For some women, being pregnant feels about as sexy as those stretchy maternity pants: not at all. For others, raging hormones, swollen breasts, and a newfound focus on the body is enough to put them "in the mood" for nine solid months.
If you're pregnant and raring to go -- and have your obstetrician's blessing and partner's interest --- by all means, enjoy yourself. But if the thought of sex makes you queasy, remember that all pregnancies are different, even for the same woman, and sexual responses are just as varied.
Some couples worry about whether having intercourse will hurt the baby or wonder if the baby can feel it. In healthy pregnancies, the uterus is an amazingly protective environment and provides a fairly thick barrier between the baby and the world outside --- even when the "outside" involves the inside of the vagina.
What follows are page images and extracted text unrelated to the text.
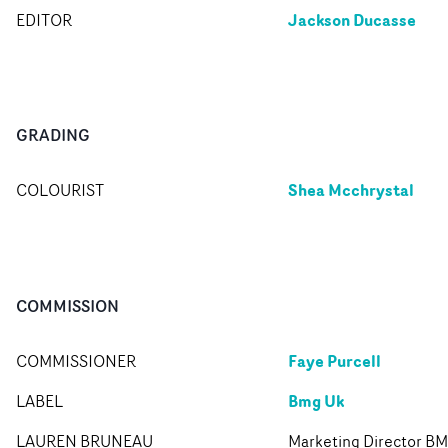
Jackson Ducasse
EDITOR
GRADING
Shea Mcchrystal
COLOURIST
COMMISSION
Faye Purcell
COMMISSIONER
Bmg Uk
LABEL
LAUREN BRUNEAU
Marketing Director B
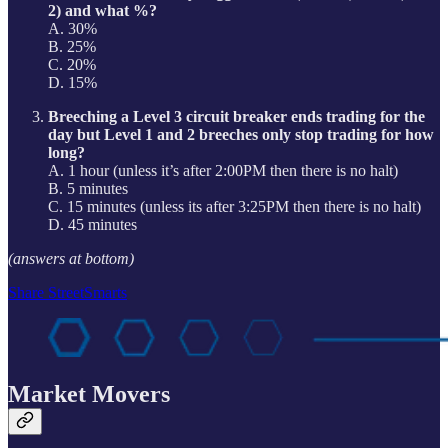
2) and what %?
A. 30%
B. 25%
C. 20%
D. 15%
Breeching a Level 3 circuit breaker ends trading for the
day but Level 1 and 2 breeches only stop trading for how
long?
A. 1 hour (unless it’s after 2:00PM then there is no halt)
B. 5 minutes
C. 15 minutes (unless its after 3:25PM then there is no halt)
D. 45 minutes
(answers at bottom)
Share StreetSmarts
Market Movers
But certain situations may mean sex during pregnancy isn't wise. If you are at risk for preterm labor, your doctor may ask you to cut back on sexual activity or to monitor yourself for contractions after sex. Your doctor may ask you to stop having sex if you have certain problems during pregnancy such as vaginal bleeding or problems with your cervix or placenta.
That doesn't necessarily mean you can't enjoy many sexual activities. Using your hands or mouth on your partner might offer just the right sensation when intercourse is off-limits due to a complication such as early contractions or spot bleeding. While orgasms can cause uterine contractions, research indicates that in normal pregnancies, orgasms with or without intercourse don't lead to preterm labor or birth.
Pregnant couples should adapt their sexual positions. After five months, resting on the back can decrease the blood supply to the uterus. Sex positions such as side positions that support the abdomen or with her on top --- which doesn't put pressure on the abdomen --- may be safer. Of course, pregnant women should always avoid lying directly on their abdomens.
No matter what sexual challenges you may face during pregnancy, these obstacles won't last forever. And sex may be different in many ways after your bundle of joy arrives. For one, giving birth changes a woman's body, for better and worse. The plus side? The blood supply to the pelvis increases-that's generally good news for achieving orgasm. The downside is that the vaginal opening may be stretched and looser after giving birth vaginally, possibly decreasing sexual sensations for both partners. Regular Kegel exercises --- repeatedly flexing and releasing the vaginal opening --- can help restore tone.
What's important is that you and your partner keep communicating your desires (or lack thereof) during and after a pregnancy. Like your new baby, a relationship must grow and change to maintain its good health --- sexually and emotionally.